La semplice lettura della sentenza di condanna datata 16.7.2010, emessa dal Gup del tribunale di Milano, mette in evidenza l’assoluta autonomia del contenuto e del risultato delle indagini svolte a carico del M., sfociate poi nella formulazione del capo di imputazione n. 80 e nella pronuncia di responsabilità a suo carico.

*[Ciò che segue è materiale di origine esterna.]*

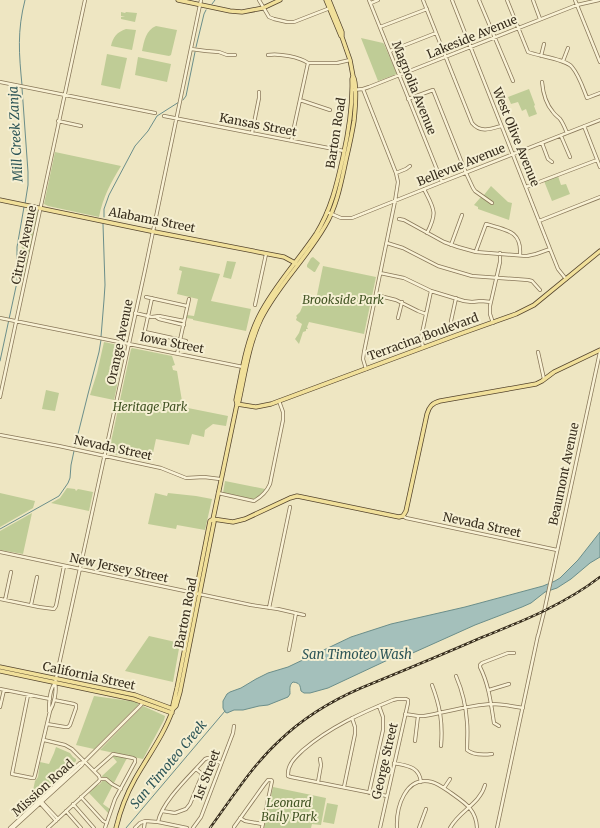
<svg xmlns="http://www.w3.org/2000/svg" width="600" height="828" viewBox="0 0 600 828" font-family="Merriweather,serif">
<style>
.green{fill:#bfcc96}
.water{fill:#a4c0bb;stroke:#6b8e8a}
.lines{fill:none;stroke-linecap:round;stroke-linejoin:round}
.stream{stroke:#6b8e8a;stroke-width:1}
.minor-casing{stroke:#887759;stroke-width:4}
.major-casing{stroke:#55452e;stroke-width:5}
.minor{stroke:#f9f2d5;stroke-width:2.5}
.major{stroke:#f1e09a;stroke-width:3.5}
.rail-casing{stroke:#372d1d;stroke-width:2.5}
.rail{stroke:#f5efd2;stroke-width:1;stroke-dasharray:3;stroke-linecap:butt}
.labels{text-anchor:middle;stroke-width:4;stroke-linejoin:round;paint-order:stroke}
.street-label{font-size:12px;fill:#372d1d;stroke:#f5efd2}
.park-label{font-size:12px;font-style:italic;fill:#425424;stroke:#f5efd2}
.water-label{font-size:13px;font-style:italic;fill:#2d5557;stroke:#f5efd2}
</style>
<rect width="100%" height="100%" fill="#eee6c2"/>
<path class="green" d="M121 12 125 13 126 12 137 13 135 22 121 19V17H125L121 16Z
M156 26 177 30 171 55 169 56 142 51C144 41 146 30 156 26Z
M126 29 136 30 132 50 111 46C113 37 117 32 126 29Z
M361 38 383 43 384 44 397 74 378 81Z
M107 54 127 58 120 89 101 85Z
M138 57 171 64 167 82 135 75Z
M529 89 535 105 534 106 537 114 529 117 526 109 522 111 518 102 511 104 508 97Z
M55 152 121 166C111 182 103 197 99 217L48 206 44 204Z
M558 176 561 185 566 184 570 194 552 201 544 181Z
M491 186 508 202 512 203 509 220 478 209V207L474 205 480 198 484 195Z
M27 209 38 211 37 222 25 277 21 276 22 237Z
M313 257 320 263 315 272H314L307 267V265L311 258Z
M227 261 236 262 231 279 223 277Z
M180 266 220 274 211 301 251 309 246 331 193 320V319L186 318 187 315 194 316 198 299 177 294 182 271 179 270Z
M323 266 376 277 364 334 309 322 307 327 308 329H306V331L303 332 299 344 295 339 299 333 302 324 296 320 297 317 296 316 300 312 304 303 315 305Z
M104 342 123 346 125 348 114 400 90 395 97 373Z
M132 348 172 356 175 365 172 366 173 370 177 371 183 407 228 416 226 426 213 424 205 430 204 437 192 434 189 445 156 439 151 462 129 457 130 451 124 450 122 456 110 453 109 451 131 349Z
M46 390 59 393 55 411 42 409Z
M225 481 265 489C263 494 258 498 253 499L223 493Z
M67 488 75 489 76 491 78 489 93 492 89 511 51 503 60 498Z
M0 493 35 501 33 508 0 527Z
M155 493 167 496 168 493 196 496 212 499 205 530 177 525 176 529 148 524Z
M32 513 23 554 0 550V531Z
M149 636 180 643 173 682 125 671Z
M94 696 137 702 138 704V705L94 749 76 745Z
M143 706 163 715 165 716 164 720 143 759 100 750Z
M56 747 70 753 73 757 76 759V761L39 797 32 795 35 781 38 777 40 762 49 764 54 753Z
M115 755 127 758 103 804 110 809 109 814 89 793 96 786 100 784 103 780 102 776 117 762 112 756Z
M273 787 326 798 321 825 312 824 311 828H264Z
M327 803 338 805 334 824 323 822Z"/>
<path class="water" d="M600 532V557L590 563 571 579 557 588 545 592 531 603 522 607 475 625 406 656 392 658 328 688 310 693H304L301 691C300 685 300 683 293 682 289 685 290 689 290 694L288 697 268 705 259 706 243 710H234L227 713 225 712 223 708V701L227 694 230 692 241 688 256 679 268 673 288 667 351 637 391 624 465 607 543 586 555 581 560 578 578 560Z"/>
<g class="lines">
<path class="stream" d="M212 4 215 0
M196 47 204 14 206 10
M22 85C19 54 17 31 25 0
M22 88 28 172V185L25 204
M183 100 186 96 195 52
M104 217V209L109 195 135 146 148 131 157 116 179 102
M101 337 104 300 105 285 103 224
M0 361 17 282V247L24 207
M75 446 88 394 99 352 101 340
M0 529 59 496 68 483 70 478 71 465 74 451
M126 828 225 711"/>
<defs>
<path id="minor" d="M259 0 269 17 274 19 287 22H294L330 8
M369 0 442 182
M423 0 472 123C480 133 491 129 501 126
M452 0 550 249 558 269 566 279
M479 0 513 81
M507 0 528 52C538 56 566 59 572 67 579 75 583 88 587 98L600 93
M533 0 540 19
M575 0 600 62
M371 3 378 0
M380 27 427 9
M191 49 206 51 219 52 227 55H235
M390 51 436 33
M268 55C278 53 300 57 308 63H337L350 60
M541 56 544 44
M563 61 568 48
M0 82 155 113
M542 82C543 93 546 104 553 112 555 115 558 117 560 119 563 123 565 128 567 133
M363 89 396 173 398 182 395 201 364 352 363 359 366 369
M352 90 363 89 369 87 577 5 599 0
M408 99 433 90 466 173 473 188 475 191 492 203
M300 100 330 110
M164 116 344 151
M58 121 81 126
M584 126 600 167
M252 133 259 98V92
M561 136 570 157
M291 141 308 63
M542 143 548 159 552 162
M396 173 406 169 410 166
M526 187 597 160
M424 189C434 209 438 212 427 233
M327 212 341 218H352L442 182 600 120
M399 219 404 220 444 242 458 247 476 252 527 256 536 254 550 249
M539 221 600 197
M387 243 403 248 438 266 472 276 528 280 532 281 540 290
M451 245 462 215
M476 251 486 224C505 230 522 230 520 255
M380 273 404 278 431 291 464 301 472 302 481 301 491 302
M376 295 396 300 418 311 426 314
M146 297 187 306
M255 305 266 254
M135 313 152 317 159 316 184 321
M156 317 159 319 184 325
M0 318 243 367
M398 318 402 302
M493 323 490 314V306L500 262V253
M452 330 451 321 456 298
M145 332 186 341
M143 339 152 298
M423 347 421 338 431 291
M538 352 544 379
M177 354 189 299
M0 397 85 0
M0 435 59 446 161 468 186 478 204 477 220 479
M218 493 254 501C261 497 267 491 270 484L283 420V412L279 401
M403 516 406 518 557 550
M0 552 251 605 278 609 304 615
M0 599 39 607 54 609 56 606 64 566
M5 600 11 572
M31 605 37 577
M269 608 290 507
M538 636 544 612 600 352
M289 650 296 613
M456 676C462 690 466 706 467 722 468 731 467 741 467 750 473 755 484 755 492 754
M432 685C440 706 443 723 441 746
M0 689 50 699
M489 690 509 684
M28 695 12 774 32 778H34L35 775 50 711C54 704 57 691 55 683L145 270 201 0
M0 707 4 690
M49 711C49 703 50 689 55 683
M405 714 418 716H424C447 712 469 705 492 704 502 704 512 706 523 708
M47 724 65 727H68L70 725 76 708V705L74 704 54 700
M499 726 494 723C491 704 489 685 480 667V665L482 663 508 653H514
M44 740 65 745 72 749 99 776 100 779
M415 741 418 716
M394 763C407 766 419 766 421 782
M94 771 111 756 113 754 133 758 135 759V762L115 799 105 828
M100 779H106L112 784 121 789
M318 782 321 765 320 759
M344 787 355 734V727L352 718
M444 788 450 779
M369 793 383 730V717L379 706
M81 797 103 821 107 823
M42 802 58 819
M40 803 56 821
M73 804 94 828
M66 811 81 828
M162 811 175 813 186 809 190 804 202 775 201 773 196 769
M240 818 245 821 262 824
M145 821 158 822 187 828
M158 822C162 801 191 775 205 759L208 758 221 763
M234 827 264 785 268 780H271L272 781 262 828
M10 828 80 763 84 762
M13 828 82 765 84 762 141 705 143 702
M48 828 99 781 100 779
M135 828 140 823 145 821
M144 828 145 821
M193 828 201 817 233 733 234 726
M380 828 408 703V700L406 699H397L393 700C361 713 330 727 303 750 296 757 287 764 288 776L291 777 387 796
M397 828C396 808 405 775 432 782 439 784 445 789 451 793 465 803 476 809 477 828
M419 828 426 809
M450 828C459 811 480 804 485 785
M497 828 538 635"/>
<path id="major" d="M178 0 230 11 242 12 263 8 280 0
M326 0 341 36
M0 200 155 232 284 257 297 264
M237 404 256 407 271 404 457 335 516 314 534 305 600 251
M237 404 236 400C242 371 246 342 259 316 274 286 298 261 316 234 331 210 337 184 343 157 349 130 353 106 352 79L353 76
M213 519 233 522 245 519 290 498 297 496 302 497 399 517 403 516 406 511 427 414C429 407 432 403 440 401L536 384 542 381 554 372 600 350
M0 667 135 695 173 709
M0 671 133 699 172 713
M173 709 176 706 180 692 214 522 213 519 237 404 239 401C245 373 249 344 261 319 278 285 306 259 325 226 337 206 341 183 346 160 349 147 352 134 354 121 355 111 358 84 353 76L350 60 342 37V32L329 0
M116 828C120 811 126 795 135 779 148 756 164 735 173 709V705L177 688 210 521 213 519"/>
</defs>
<use href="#minor" class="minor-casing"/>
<use href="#major" class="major-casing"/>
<use href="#minor" class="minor"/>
<use href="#major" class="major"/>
<defs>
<path id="rail" d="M210 828C232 798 252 766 279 741 303 718 331 701 361 688 400 672 439 656 478 639 520 622 564 605 600 577"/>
</defs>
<use href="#rail" class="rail-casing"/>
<use href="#rail" class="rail"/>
</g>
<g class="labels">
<g class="street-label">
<text transform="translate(472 37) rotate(-22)" y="4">Lakeside Avenue</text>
<text transform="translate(414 88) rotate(68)" y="4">Magnolia Avenue</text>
<text transform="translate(258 125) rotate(11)" y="4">Kansas Street</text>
<text transform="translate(336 133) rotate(-81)" y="4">Barton Road</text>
<text transform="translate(516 137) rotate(68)" y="4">West Olive Avenue</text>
<text transform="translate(461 165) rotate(-22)" y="4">Bellevue Avenue</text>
<text transform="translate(152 220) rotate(11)" y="4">Alabama Street</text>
<text transform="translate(24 245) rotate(-78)" y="4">Citrus Avenue</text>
<text transform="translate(423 337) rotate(-20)" y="4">Terracina Boulevard</text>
<text transform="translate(120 342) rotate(-78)" y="4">Orange Avenue</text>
<text transform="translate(172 343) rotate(11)" y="4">Iowa Street</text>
<text transform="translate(113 448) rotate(12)" y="4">Nevada Street</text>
<text transform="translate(564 474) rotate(-78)" y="4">Beaumont Avenue</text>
<text transform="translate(482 525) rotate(12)" y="4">Nevada Street</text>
<text transform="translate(119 568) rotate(12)" y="4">New Jersey Street</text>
<text transform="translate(186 613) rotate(-79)" y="4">Barton Road</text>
<text transform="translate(89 676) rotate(12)" y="4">California Street</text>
<text transform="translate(385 761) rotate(-77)" y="4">George Street</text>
<text transform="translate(207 775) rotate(-69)" y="4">1st Street</text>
<text transform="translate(43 788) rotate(-42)" y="4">Mission Road</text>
</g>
<g class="park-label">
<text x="343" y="304">Brookside Park</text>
<text x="150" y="411">Heritage Park</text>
<text x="289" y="807">Leonard<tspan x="289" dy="14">Baily Park</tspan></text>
</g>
<g class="water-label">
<text transform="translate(15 134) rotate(-93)" y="5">Mill Creek Zanja</text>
<text x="357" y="659">San Timoteo Wash</text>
<text transform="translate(168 764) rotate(-50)" y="5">San Timoteo Creek</text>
</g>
</g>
</svg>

Indagini e risultati concernono, in maniera prevalente e decisiva, un fatto sicuramente non anteriore alla data di emissione della prima ordinanza. Nessun dubbio può sussistere sulla natura permanente del reato associativo in esame e sul protrarsi della criminosa operatività del sodalizio indicato al capo 80 della sentenza ad epoca che ne rende la consumazione quanto meno alla data fissata nel capo di imputazione (gennaio 2007). Nella descrizione del fatto seno scanditi con estrema chiarezza le date e i risultati delle indagini successivi all’arresto e concernenti i contatti sviluppati in carcere dal M. con un componente dell’associazione ( C.) indicato come "il fulcro di ogni attività associativa" e con altri soggetti, sempre in funzione della criminosa attività D.P.R. n. 309 del 1990, ex art. 74. Correttamente è stato ritenuto dal tribunale che conseguentemente manca uno dei presupposti per l’applicazione del disposto di cui all’art. 297 c.p.p., comma 3: l’anteriorità del fatto di cui alla successiva ordinanza cautelare rispetto alla data dell’arresto del 20.5.06. Razionalmente il tribunale ha osservato che la mancanza di operatività del disposto di cui al citato art. 297 c.p.p., comma 3 esclude rilevanza all’analisi della questione della carattere ostativo o meno del passaggio in giudicato della sentenza, avente ad oggetto i fatti contestati con la prima ordinanza.

Il ricorso va quindi rigettato con condanna del ricorrente al pagamento delle spese processuali.

P.Q.M.

Rigetta il ricorso e condanna il ricorrente al pagamento delle spese processuali.

Testo non ufficiale. La sola stampa del bollettino ufficiale ha carattere legale.